When Everything Feels Like the Movies, the book that won the Governor General’s Literary Award and was one of the CBC Canada Reads, is nothing like what one would expect in a book that won an award for children’s literature. Instead of having characters that perhaps have tragic lives but pull through due to sheer will and determination, this novel has characters that have unhealthy lifestyles that surely are not models for anyone. That being said, it is every bit controversial as you may now expect.
This title by Raziel Reid follows a middle school boy named Jude as he pines for this one guy who has a girlfriend while planning for his escape from mundane school life to chase his dream in Hollywood. His life is surely not perfect, with a mother who is a stripper and a father who has left them, and this uniqueness is definitely not the weirdest thing that sets When Everything Feels Like the Movies apart from any Young Adult novel. With a friend who basically sleeps with everyone and the narrator himself being brought up in a not-so-healthy environment, one can only imagine many foul languages and sexual references in this book.
One should totally applaud Raziel Reid for being brave enough to write such a provoking piece of work. The LGBT+ element is certainly much appreciated as there are not enough diverse books out there. Moreover, there are obviously the sexual references and foul languages packed in the novel that definitely take courage to write about in a young adult novel. Furthermore, to spice up a middle school student’s life into such a provoking and controversial life will surely be met with numerous criticisms but the fact that Raziel Reid has still done that definitely shows his courage.
However, that unfortunately does not mean I agree with all these choices. Don’t get me wrong – I am totally fine with LGBT+ characters and exploring sexuality and some foul language. What I am not okay with is that it is impossible to imagine middle grade kids doing such things. Jude may be behaving like that due to his upbringing but it surely seems like every classmate is like that. Moreover, it sometimes seems like Raziel Reid is pushing the boundaries just to push the boundaries. These controversial moments that make readers cringe sometimes don’t bring any significance to the developments of the characters.

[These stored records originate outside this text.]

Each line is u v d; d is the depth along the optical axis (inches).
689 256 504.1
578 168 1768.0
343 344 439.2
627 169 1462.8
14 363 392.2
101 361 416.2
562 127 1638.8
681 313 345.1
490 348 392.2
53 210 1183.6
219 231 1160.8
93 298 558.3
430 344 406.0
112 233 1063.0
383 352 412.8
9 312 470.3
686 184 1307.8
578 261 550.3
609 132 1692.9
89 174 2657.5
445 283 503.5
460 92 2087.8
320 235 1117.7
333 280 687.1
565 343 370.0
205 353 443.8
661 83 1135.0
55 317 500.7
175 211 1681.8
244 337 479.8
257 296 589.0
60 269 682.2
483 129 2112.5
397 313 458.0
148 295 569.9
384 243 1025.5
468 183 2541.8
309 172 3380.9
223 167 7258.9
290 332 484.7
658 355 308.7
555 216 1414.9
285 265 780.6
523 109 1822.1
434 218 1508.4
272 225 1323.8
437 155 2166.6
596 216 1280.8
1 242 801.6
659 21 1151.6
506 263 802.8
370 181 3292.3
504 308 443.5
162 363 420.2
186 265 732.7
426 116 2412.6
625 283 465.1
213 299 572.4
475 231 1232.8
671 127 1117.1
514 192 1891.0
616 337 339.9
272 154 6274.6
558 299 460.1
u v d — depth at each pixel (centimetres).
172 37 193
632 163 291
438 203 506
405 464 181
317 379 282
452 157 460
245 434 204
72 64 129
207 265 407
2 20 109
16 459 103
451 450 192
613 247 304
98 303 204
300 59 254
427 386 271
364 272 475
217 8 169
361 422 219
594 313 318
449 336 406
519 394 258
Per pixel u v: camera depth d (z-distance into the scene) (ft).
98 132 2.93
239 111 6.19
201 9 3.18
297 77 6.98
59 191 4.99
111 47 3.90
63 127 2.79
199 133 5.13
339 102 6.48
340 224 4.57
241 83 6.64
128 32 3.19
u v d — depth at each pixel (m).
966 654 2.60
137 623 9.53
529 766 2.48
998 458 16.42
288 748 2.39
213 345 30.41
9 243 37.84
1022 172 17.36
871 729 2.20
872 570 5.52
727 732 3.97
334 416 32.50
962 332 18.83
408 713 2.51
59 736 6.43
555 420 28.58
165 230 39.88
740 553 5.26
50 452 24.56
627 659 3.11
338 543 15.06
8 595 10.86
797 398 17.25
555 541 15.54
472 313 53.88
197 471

On another note, his idea of making everything seems like something from the movies, such as dividing students into different people on the film set – The Crew, The Extras, The Movie Stars – is absolutely brilliant and creative. He also demonstrates his creativity by shaping Jude’s perspective such that the protagonist always references back to celebrities and their lifestyles. However, this often lead to many celebrities’ names thrown into the book and if the readers do not know some basic things about these celebrities, the notion of making everything feels like the movies is not that effective.
Overall, When Everything Feels like the Movies by Raziel Reid is a creative piece of work that suits older teens due to its provocative language and scenes and people who enjoy diverse books.